Comprehensive Inflammatory Biomarker Profiling In Diabetic Nephropathy: Identifying Key Indicators For Early Diagnosis And Therapeutic Intervention
Main Article Content
Abstract
Background
Diabetic nephropathy (DN) remains a major microvascular complication of Type 2 Diabetes Mellitus (T2DM), arising from chronic hyperglycemia, inflammation, and oxidative stress.
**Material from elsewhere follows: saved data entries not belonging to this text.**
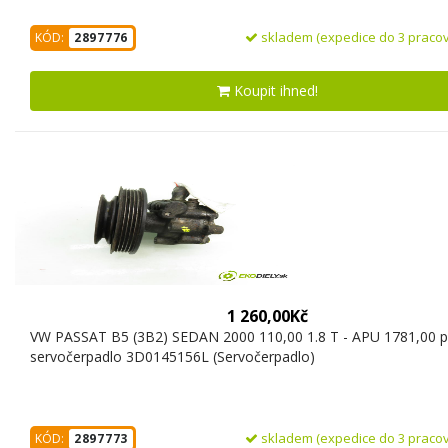
skladem (expedice do 3 pracov
KÓD:
2897776
Koupit ihned!
1 260,00Kč
VW PASSAT B5 (3B2) SEDAN 2000 110,00 1.8 T - APU 1781,00
servočerpadlo 3D0145156L (Servočerpadlo)
skladem (expedice do 3 pracov
KÓD:
2897773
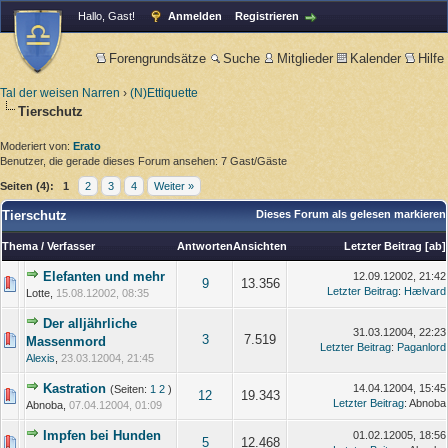
Hallo, Gast!
Anmelden
Registrieren
Forengrundsätze
Suche
Mitglieder
Kalender
Hilfe
Tal der weisen Narren
›
(N)Ettiquette
Tierschutz
Moderiert von:
Erato
Benutzer, die gerade dieses Forum ansehen: 7 Gast/Gäste
Seiten (4):
1
2
3
4
Weiter »
Tierschutz
Dieses Forum als gelesen markieren
Thema
/
Verfasser
Antworten
Ansichten
Letzter Beitrag
[
ab
]
Elefanten und mehr
12.09.12002, 21:42
9
13.356
Letzter Beitrag
:
Hælvard
Lotte,
15.08.12002, 08:35
Der alljährliche
31.03.12004, 22:23
3
7.519
Massenmord
Letzter Beitrag
:
Paganlord
Alexis
,
23.03.12004, 21:45
Kastration
14.04.12004, 15:45
(Seiten:
1
2
)
12
19.343
Letzter Beitrag
: Abnoba
Abnoba,
07.04.12004, 01:09
Impfen bei Hunden
01.02.12005, 18:56
5
12.468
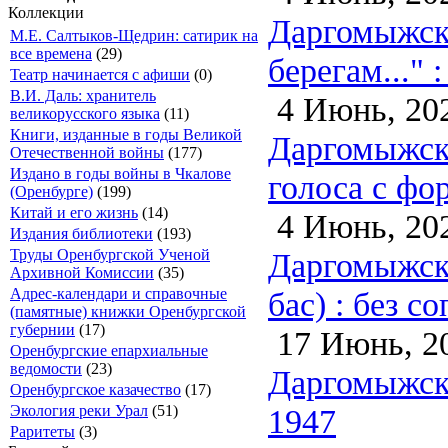
Коллекции
Даргомыжски
М.Е. Салтыков-Щедрин: сатирик на
все времена
(29)
берегам..." 
Театр начинается с афиши
(0)
В.И. Даль: хранитель
4 Июнь, 20
великорусского языка
(11)
Книги, изданные в годы Великой
Даргомыжски
Отечественной войны
(177)
Издано в годы войны в Чкалове
голоса с фо
(Оренбурге)
(199)
Китай и его жизнь
(14)
4 Июнь, 20
Издания библиотеки
(193)
Даргомыжски
Труды Оренбургской Ученой
Архивной Комиссии
(35)
бас) : без с
Адрес-календари и справочные
(памятные) книжки Оренбургской
губернии
(17)
17 Июнь, 2
Оренбургские епархиальные
ведомости
(23)
Даргомыжски
Оренбургское казачество
(17)
1947
Экология реки Урал
(51)
Раритеты
(3)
DN significantly contributes to end-stage renal disease worldwide, emphasizing the need for early detection and targeted management strategies.
Objective
This study aimed to compare metabolic, renal, and inflammatory markers between individuals with diabetic nephropathy and those without nephropathy to identify key biomarkers and pathophysiological factors that differentiate the two groups.
Methods
A cross-sectional comparative study was conducted at Dr. Kiran C. Patel Medical College and Research Institute, recruiting 200 participants over 12 months. One hundred participants were diagnosed with DN based on albuminuria and reduced eGFR, while 100 individuals with diabetes but without nephropathy served as controls. Demographic data, metabolic parameters (FBS, PP2BS, HbA1C), renal indices (creatinine, eGFR, microalbumin, cystatin C), and inflammatory/oxidative markers (IL-10, Fetuin-A, OxLDL, Adiponectin, Total Antioxidant Status) were measured and analyzed. Statistical tests included independent t-tests, chi-square tests, and multiple regression models, with significance set at p < 0.05.
Results
Compared to controls, the DN group exhibited significantly higher glycemic indices (FBS: 178.96 ± 16.35 vs. 90.83 ± 10.63 mg/dL; HbA1C: 8.05 ± 1.68% vs. 4.39 ± 0.76%; both p < 0.001) and markedly impaired renal function (eGFR: 39.2 ± 14.3 vs. 96.7 ± 9.5 mL/min/1.73 m²; p < 0.001). Inflammatory markers such as IL-10 (15.98 ± 4.48 pg/ml), Fetuin-A (102.77 ± 14.16 ng/ml), and OxLDL (149.56 ± 137.67 ng/ml) were elevated in the DN group (all p < 0.01), whereas Total Antioxidant Status was substantially lower (312.14 ± 169.37 vs. 887.52 ± 116.93; p < 0.001). Regression analyses did not identify a single biomarker as the dominant predictor of eGFR or HbA1C but highlighted the complex and multifactorial nature of DN.
Conclusion
The study underscores a strong association between advanced kidney dysfunction and chronic inflammation, oxidative stress, and poor glycemic control in patients with diabetic nephropathy. These data reinforce the importance of an integrated therapeutic approach that addresses metabolic control and inflammatory-oxidative pathways to delay DN progression.